• **Task goal**:
In the article on the Claude Monet Garden, where was Monet's original garden planted?

• **Passage provided**:
One of the most exciting horticultural projects taking place in New York City at the moment has to be the Claude Monet Garden.

Housed at the New York Botanical Garden, the display which is inspired by the impressionists vibrant paintings, the changing, seasonal display will be on show until October 2012.

It has already attracted hundreds of thousands of gardening enthusiasts and many more are expected to visit in the intervening months.

It may even encourage green-fingered gardeners to grab their gardening tools and and create displays based on other sources of impressionist art.

Paul Tucker, curator of the temporary garden, said: "The gardens were a constant in [Monet's] life.

"He tended to them lovingly and with plenty of money and with hired hands. He was fabulously rich at the turn of the century."

The replica gardens look astonishing and would have no doubt impressed Monet – who once suggested that flowers may have been the reason he became an artist in the first place.

As well as the incredible botanical attractions, which closely mirror some of the painter's most famous works, the special exhibition also includes two paintings, one of which has never been publicly exhibited in the United States.

There will also be an array of other Monet artefacts on display, including his mixing palette, receipts for his beloved plants, letters, photographs and much more.

There is even a Monet Garden app available for download, which allows people to create their own impressionist images using their smartphone's camera. It is part of the NYBG in Bloom iPhone app.

Monet's original inspirational garden was planted at a house in Giverny, in Normandy, some 50 miles north-west of Paris. He spent most of his later life painting from this idyll, although he dedicated much of his time to gardening.

He created an exotic water garden during this period, planting water lilies that were to feature in many of his later works.

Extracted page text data
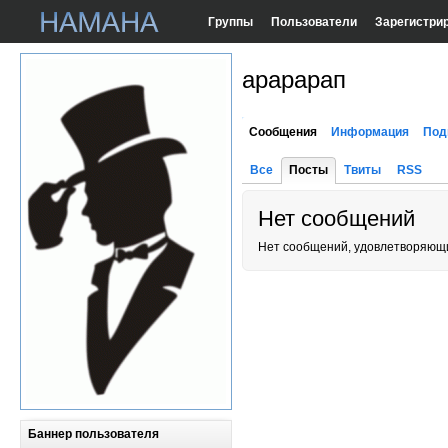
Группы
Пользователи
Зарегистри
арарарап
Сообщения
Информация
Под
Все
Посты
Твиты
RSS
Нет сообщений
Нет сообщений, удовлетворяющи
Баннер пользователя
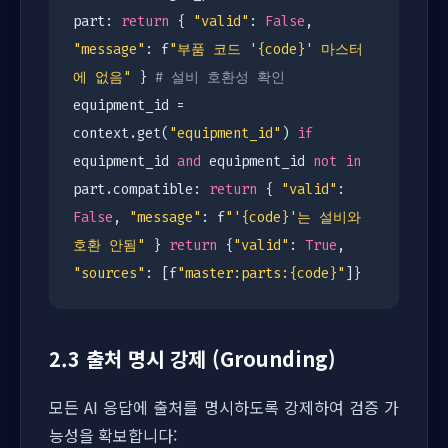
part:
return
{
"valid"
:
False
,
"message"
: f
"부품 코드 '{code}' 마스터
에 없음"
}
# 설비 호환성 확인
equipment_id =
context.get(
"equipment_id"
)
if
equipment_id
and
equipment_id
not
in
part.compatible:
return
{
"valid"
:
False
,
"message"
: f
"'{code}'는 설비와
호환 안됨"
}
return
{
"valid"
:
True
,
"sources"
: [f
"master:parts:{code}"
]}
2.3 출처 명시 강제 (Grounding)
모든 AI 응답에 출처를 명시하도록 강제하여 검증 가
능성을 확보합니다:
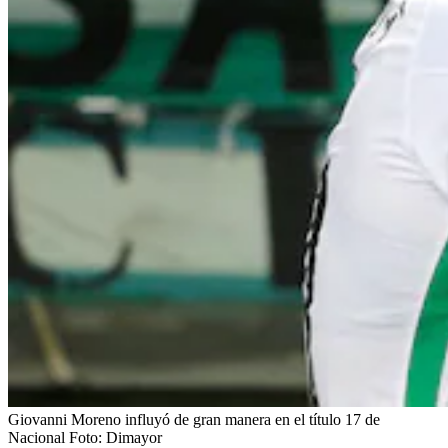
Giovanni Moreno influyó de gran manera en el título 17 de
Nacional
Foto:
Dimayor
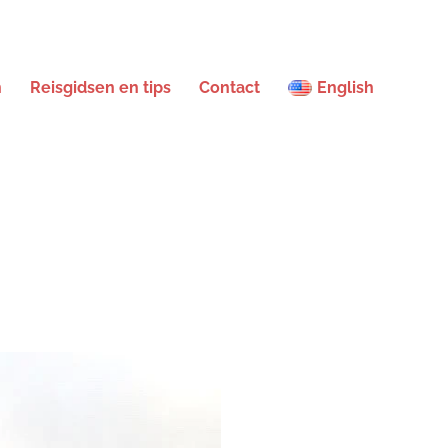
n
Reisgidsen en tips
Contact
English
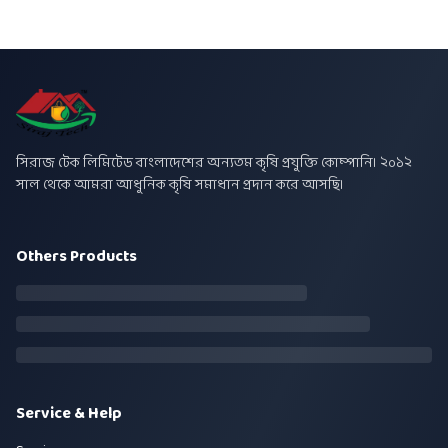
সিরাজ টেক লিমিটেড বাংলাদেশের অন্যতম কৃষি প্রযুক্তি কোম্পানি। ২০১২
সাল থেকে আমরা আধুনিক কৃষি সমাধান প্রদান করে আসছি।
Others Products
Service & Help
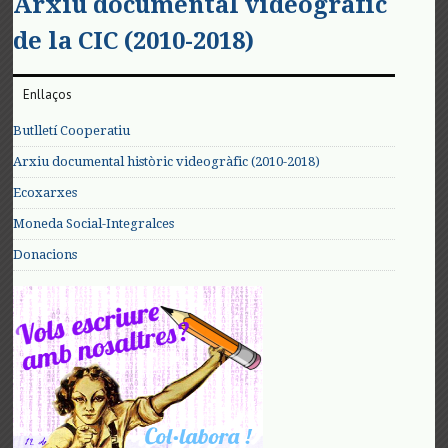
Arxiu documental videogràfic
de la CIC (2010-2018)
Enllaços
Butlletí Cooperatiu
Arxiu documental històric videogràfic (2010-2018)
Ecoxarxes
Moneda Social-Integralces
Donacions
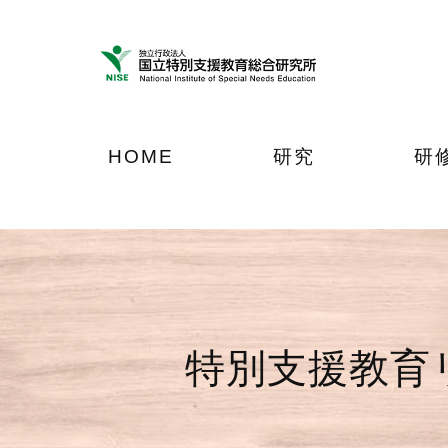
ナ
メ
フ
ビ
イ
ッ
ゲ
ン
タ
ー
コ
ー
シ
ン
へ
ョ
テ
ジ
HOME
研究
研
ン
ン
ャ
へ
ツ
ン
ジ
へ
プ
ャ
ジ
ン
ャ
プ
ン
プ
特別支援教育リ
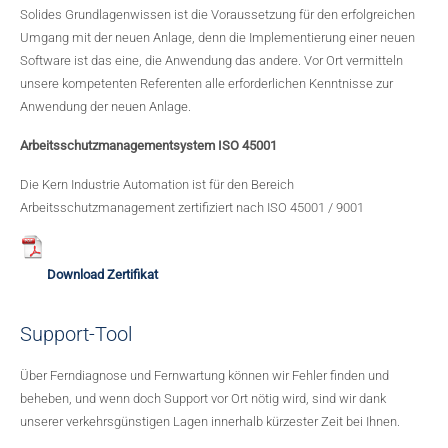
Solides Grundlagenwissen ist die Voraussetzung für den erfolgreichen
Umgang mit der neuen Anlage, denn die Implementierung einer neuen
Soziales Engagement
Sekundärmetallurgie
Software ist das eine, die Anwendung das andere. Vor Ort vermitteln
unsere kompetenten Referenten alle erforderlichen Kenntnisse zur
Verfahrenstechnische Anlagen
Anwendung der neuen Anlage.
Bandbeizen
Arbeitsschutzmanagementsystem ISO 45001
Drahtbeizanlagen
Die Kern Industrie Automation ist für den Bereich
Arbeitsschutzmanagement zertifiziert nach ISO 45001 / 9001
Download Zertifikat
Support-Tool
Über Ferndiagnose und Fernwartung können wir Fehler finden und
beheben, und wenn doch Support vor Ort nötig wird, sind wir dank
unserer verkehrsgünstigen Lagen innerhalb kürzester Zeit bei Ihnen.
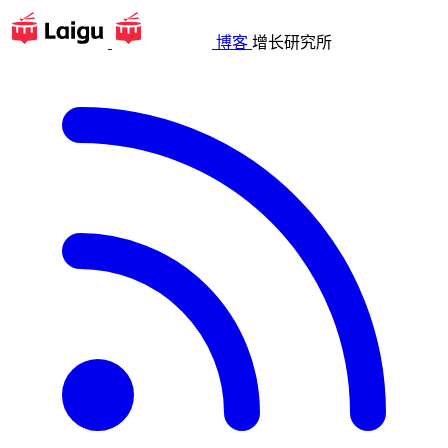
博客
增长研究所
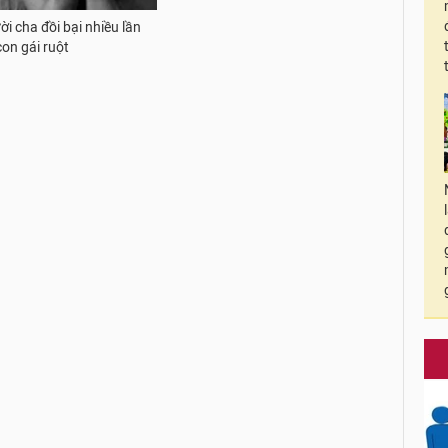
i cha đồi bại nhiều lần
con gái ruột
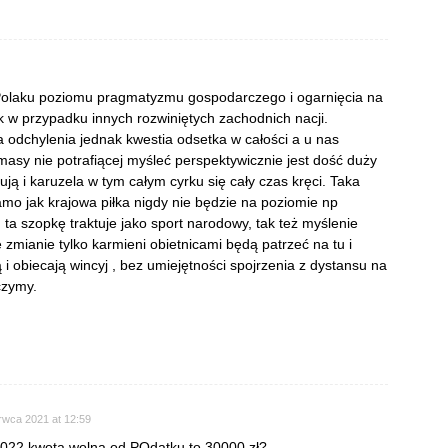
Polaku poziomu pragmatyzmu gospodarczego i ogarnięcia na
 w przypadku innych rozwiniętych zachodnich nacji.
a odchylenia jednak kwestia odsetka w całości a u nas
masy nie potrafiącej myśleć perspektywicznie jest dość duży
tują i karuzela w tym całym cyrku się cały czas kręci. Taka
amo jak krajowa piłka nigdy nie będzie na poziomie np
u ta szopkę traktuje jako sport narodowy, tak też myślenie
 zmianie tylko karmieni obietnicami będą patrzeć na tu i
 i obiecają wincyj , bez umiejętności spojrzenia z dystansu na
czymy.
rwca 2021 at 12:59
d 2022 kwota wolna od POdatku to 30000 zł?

• **Reply to the exercise**:
At a house in Giverny, in Normandy, some 50 miles north-west of Paris.